Two years after the original became an unexpected hit, Ferrell and Mark Wahlberg are back as Brad and Dusty, the stepdad and dad who forged a bond built around a commitment to their kids. Into that mismatched harmony come their two fathers, Brad's touchy-feely dad Don (John Lithgow) -- who greets him with a wet kiss on the lips -- and Kurt (Gibson), an absentee for much of Dusty's youth, who's all swagger, womanizing and "Back in my day" bravado.
Gibson isn't exactly known for his comedy chops -- his directing efforts have hewed more toward flogging and disembowelments -- and his problematic, controversial past makes his inclusion mostly feel like a cry for attention.
    Setting that aside, the venture isn't helped by a script (from John Morris and director Sean Anders, reprising that role) that pretty transparently has Kurt constantly trying to foster discord between Brad and Dusty thanks to his hostility to the whole "co-dad" concept.
    While there's some fun in the macho dinosaur-dad concept -- as Kurt pushes back against bowling rails for kids and starts telling the grandchildren a "dead hookers" joke -- Gibson still feels like a distraction, and an odd guy to bear hug in this sort of lightweight vehicle.
    In terms of the story, "Daddy's Home 2" quickly whisks the whole extended brood off to the mountains (Kurt secures an idyllic holiday getaway), which mostly provides a snowy backdrop for pratfalls and sight gags.
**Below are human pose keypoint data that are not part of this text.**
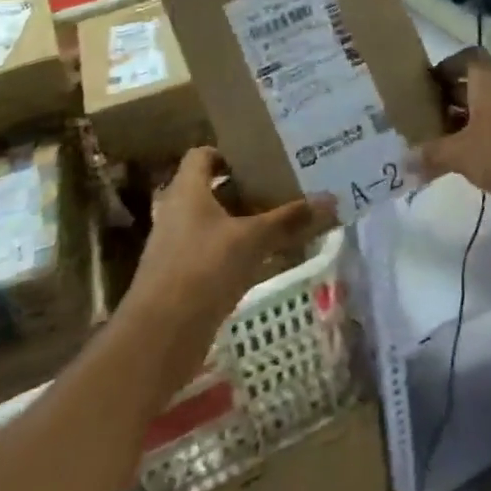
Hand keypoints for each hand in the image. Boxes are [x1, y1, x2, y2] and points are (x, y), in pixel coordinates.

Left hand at [122, 148, 333, 352]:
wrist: (159, 337)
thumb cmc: (203, 270)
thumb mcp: (252, 240)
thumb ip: (289, 219)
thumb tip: (331, 199)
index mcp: (187, 191)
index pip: (202, 155)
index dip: (230, 153)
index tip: (262, 158)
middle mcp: (178, 212)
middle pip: (213, 189)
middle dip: (247, 188)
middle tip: (283, 185)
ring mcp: (178, 246)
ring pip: (215, 222)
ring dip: (244, 220)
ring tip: (282, 218)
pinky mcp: (183, 276)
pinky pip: (215, 251)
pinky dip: (238, 249)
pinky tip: (267, 256)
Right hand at [413, 49, 490, 218]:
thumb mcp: (462, 154)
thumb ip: (432, 155)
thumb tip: (404, 160)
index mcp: (488, 79)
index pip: (465, 58)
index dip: (444, 69)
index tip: (426, 88)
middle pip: (477, 83)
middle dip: (453, 100)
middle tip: (430, 121)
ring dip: (472, 120)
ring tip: (451, 144)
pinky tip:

Without giving too much away, the last act actually involves a detour to a movie theater where the gang -- their relationships frayed -- find the means to reconcile. The sequence includes a throwaway gag about a holiday-themed Liam Neeson movie titled "Missile Tow," which, alas, looks considerably better than the movie you're actually watching.
    Lithgow is a clever choice to play Ferrell's pop, and they manage to conjure some silliness -- at least, when they aren't getting decked by one projectile or another. But the various subplots never really arc, feeling more like stitched-together snippets from '80s sitcoms.
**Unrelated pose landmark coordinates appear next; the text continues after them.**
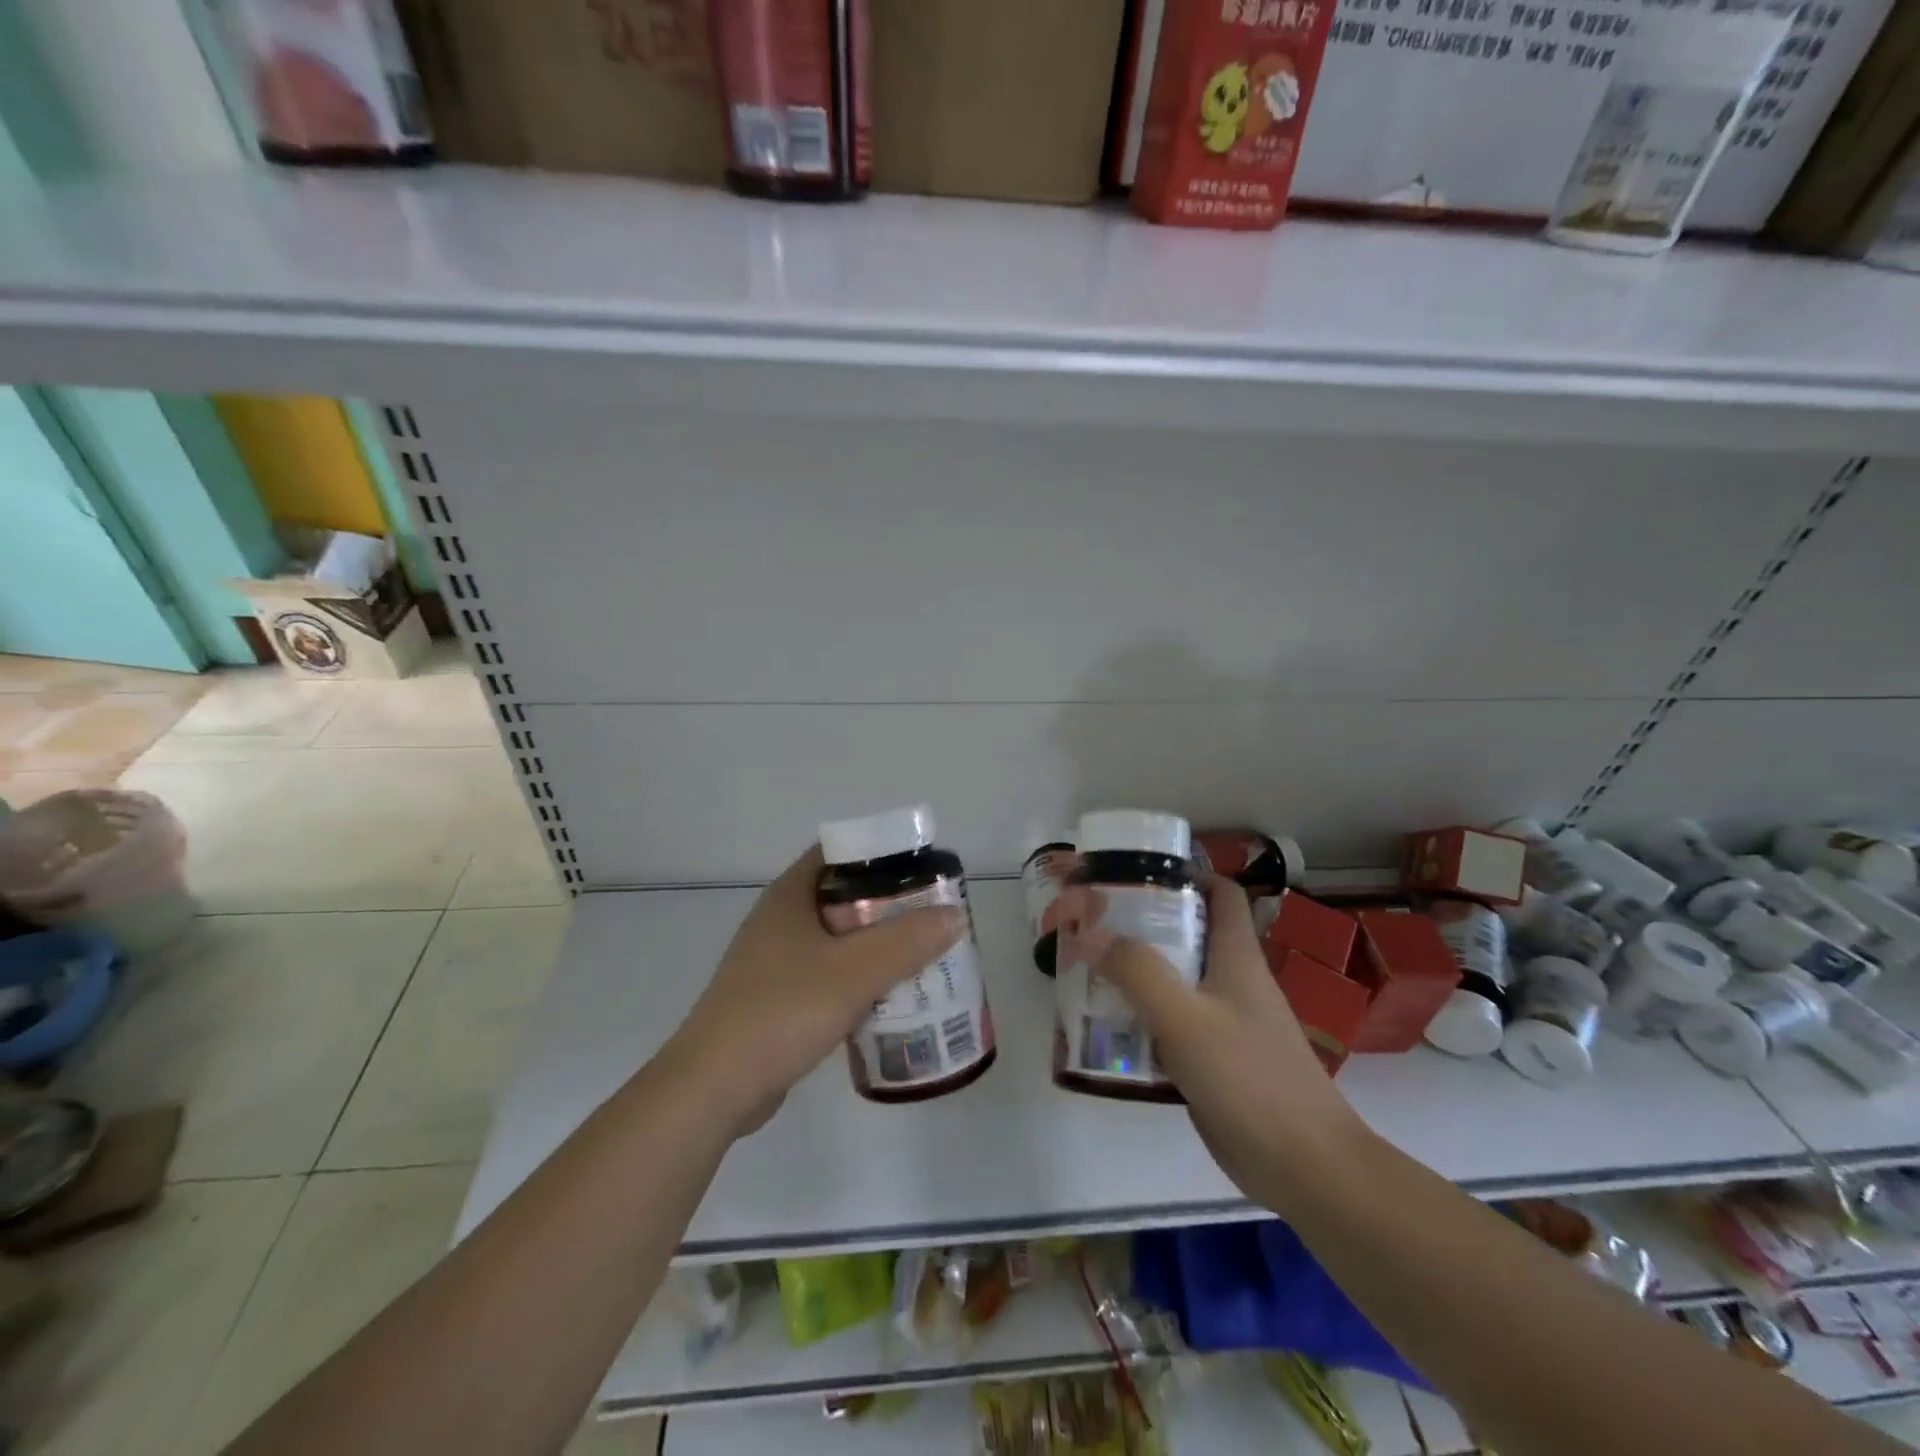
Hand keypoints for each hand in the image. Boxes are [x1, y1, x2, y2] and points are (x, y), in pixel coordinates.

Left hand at [662, 846, 967, 1138]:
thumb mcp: (853, 972)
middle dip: (891, 906)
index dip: (882, 854)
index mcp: (791, 895)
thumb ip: (906, 941)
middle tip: (934, 917)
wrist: (713, 1088)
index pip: (841, 852)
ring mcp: (776, 961)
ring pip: (839, 940)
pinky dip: (860, 979)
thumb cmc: (781, 1011)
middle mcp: (782, 920)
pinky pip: (829, 975)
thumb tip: (955, 914)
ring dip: (878, 946)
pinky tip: (890, 998)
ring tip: (924, 956)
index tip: (923, 870)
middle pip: (845, 897)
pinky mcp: (778, 998)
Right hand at [1064, 874, 1363, 1206]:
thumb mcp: (1186, 1018)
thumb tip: (1091, 933)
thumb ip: (1138, 972)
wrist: (1303, 1166)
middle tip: (1091, 925)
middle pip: (1187, 935)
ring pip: (1175, 980)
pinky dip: (1141, 1016)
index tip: (1135, 874)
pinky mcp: (1214, 1059)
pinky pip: (1172, 1023)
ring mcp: (1225, 1022)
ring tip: (1087, 970)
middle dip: (1141, 924)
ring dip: (1135, 972)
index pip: (1220, 893)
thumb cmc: (1249, 1078)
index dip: (1185, 874)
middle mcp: (1232, 981)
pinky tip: (1108, 1027)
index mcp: (1237, 956)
    That might work passably enough for a segment of the audience desperate for holiday cheer wherever they can find it in the form of a family comedy -- or at least, one without a restrictive R rating.
    Still, everything about this project feels as if it's merely checking off boxes, including the late arrival of wrestling star John Cena as the imposing ex of Dusty's wife (Alessandra Ambrosio), ratcheting up the posturing and posing.
    Until then, "Daddy's Home" pads out the film with bits involving the kids (a la getting into a bowl of spiked eggnog), leaving little for a talented actress like Linda Cardellini to do as Ferrell's wife, other than look understandably exasperated.
    Granted, the film's cast is hardly the first to take the money and run, which -- should the need eventually arise -- is a subtitle to keep in mind for "Daddy's Home 3."
    "Daddy's Home 2" premieres on Nov. 10. It's rated PG-13.